--- START ---

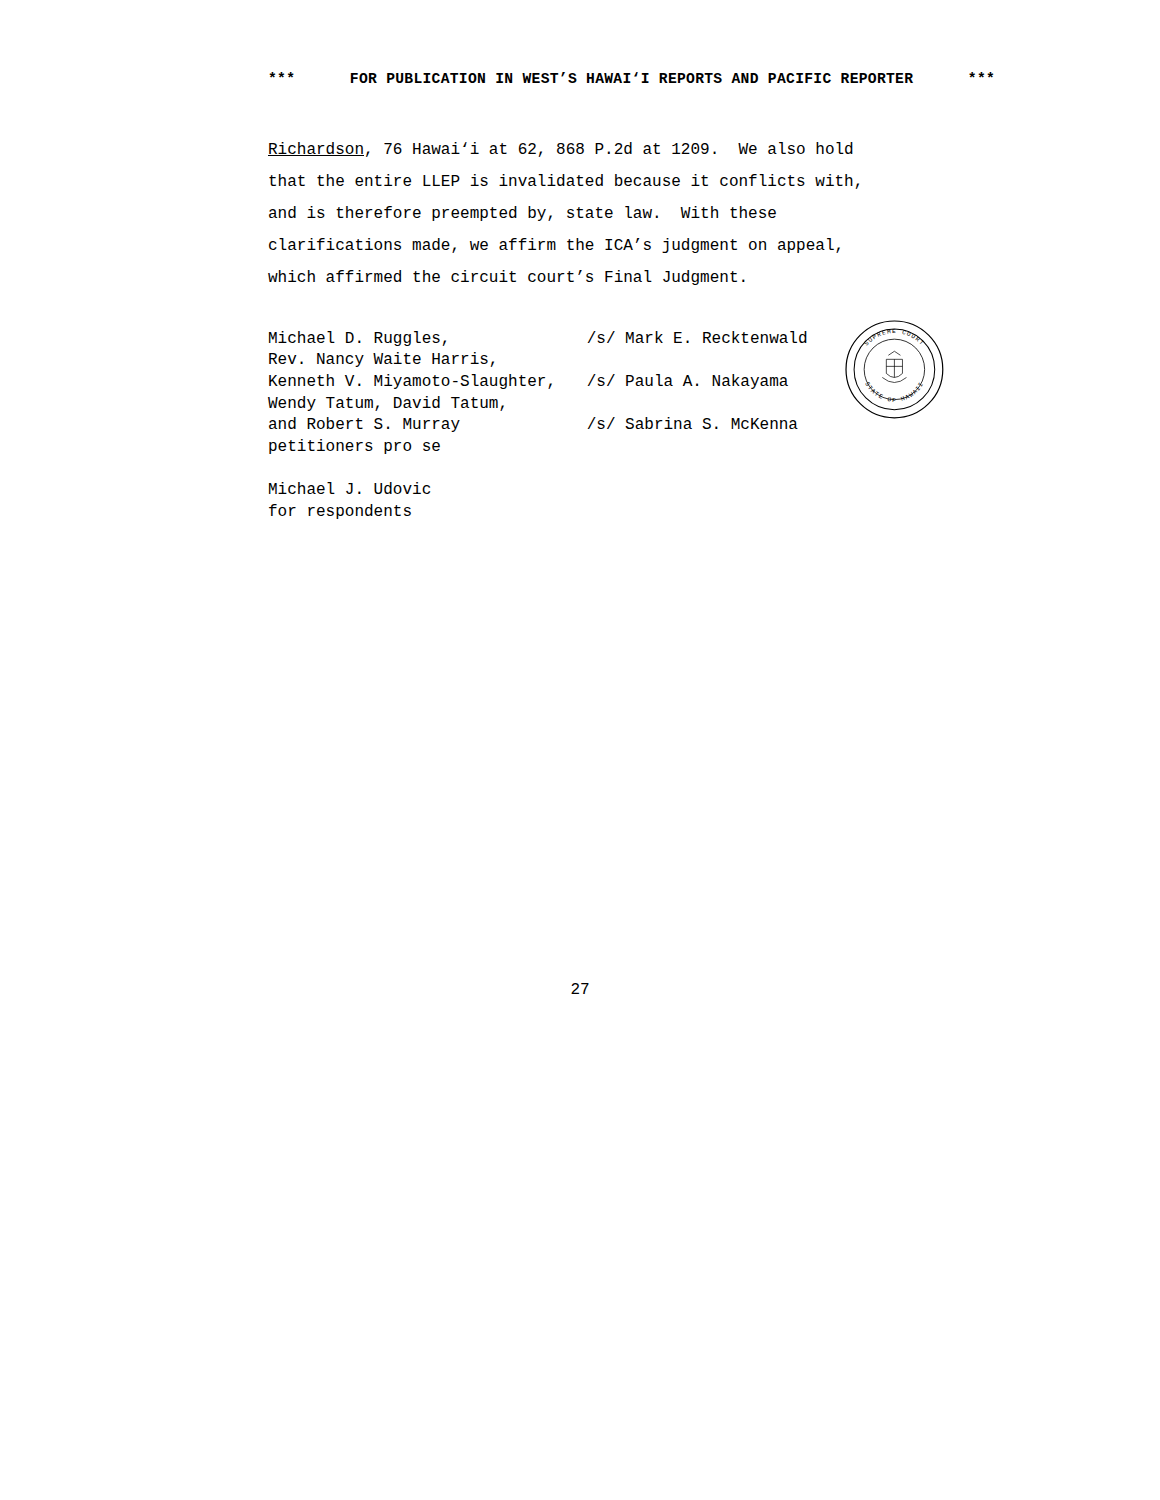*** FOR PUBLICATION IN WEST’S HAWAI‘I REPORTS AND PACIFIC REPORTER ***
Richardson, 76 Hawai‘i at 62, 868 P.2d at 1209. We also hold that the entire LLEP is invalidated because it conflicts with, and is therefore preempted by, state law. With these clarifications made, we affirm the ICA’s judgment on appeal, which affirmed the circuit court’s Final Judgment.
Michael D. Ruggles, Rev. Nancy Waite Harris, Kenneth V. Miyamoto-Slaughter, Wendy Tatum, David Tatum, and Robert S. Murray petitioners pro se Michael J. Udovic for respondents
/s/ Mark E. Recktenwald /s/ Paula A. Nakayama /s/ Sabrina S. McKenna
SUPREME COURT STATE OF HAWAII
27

--- END ---
--- START ---

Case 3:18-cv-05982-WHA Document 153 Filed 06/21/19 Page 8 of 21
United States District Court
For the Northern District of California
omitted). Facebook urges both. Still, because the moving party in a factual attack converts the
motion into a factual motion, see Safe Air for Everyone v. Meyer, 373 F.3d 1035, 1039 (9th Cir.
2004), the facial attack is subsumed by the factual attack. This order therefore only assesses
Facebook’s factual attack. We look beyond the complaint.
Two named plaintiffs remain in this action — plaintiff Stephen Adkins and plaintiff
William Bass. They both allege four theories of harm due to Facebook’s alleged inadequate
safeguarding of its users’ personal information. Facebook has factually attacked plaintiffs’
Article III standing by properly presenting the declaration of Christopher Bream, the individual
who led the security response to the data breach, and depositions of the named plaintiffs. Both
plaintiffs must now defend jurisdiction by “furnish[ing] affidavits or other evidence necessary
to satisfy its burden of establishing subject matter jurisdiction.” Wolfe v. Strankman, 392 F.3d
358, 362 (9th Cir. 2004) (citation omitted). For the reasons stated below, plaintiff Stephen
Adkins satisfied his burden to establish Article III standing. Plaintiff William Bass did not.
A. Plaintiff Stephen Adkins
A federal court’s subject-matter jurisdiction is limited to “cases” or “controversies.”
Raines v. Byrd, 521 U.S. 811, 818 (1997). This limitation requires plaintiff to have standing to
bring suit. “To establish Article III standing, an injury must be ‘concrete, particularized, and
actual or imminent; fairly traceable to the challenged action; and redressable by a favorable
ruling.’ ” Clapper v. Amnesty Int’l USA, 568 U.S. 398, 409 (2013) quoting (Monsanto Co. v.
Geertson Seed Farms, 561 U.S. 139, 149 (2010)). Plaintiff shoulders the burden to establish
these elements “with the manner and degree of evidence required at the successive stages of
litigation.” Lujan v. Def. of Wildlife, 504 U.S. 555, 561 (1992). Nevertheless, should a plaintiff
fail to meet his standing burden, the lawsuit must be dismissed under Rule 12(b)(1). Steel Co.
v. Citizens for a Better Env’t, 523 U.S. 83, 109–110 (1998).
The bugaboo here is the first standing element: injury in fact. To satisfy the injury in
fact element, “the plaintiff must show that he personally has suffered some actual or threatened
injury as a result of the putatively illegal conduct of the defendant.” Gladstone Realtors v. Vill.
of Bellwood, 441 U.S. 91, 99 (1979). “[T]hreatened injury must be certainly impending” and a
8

--- END ---

Work required: Read through the entries above, and wherever a line holds the string "William", copy it.

Exercise output:
William Bass. They both allege four theories of harm due to Facebook’s alleged inadequate
Adkins satisfied his burden to establish Article III standing. Plaintiff William Bass did not.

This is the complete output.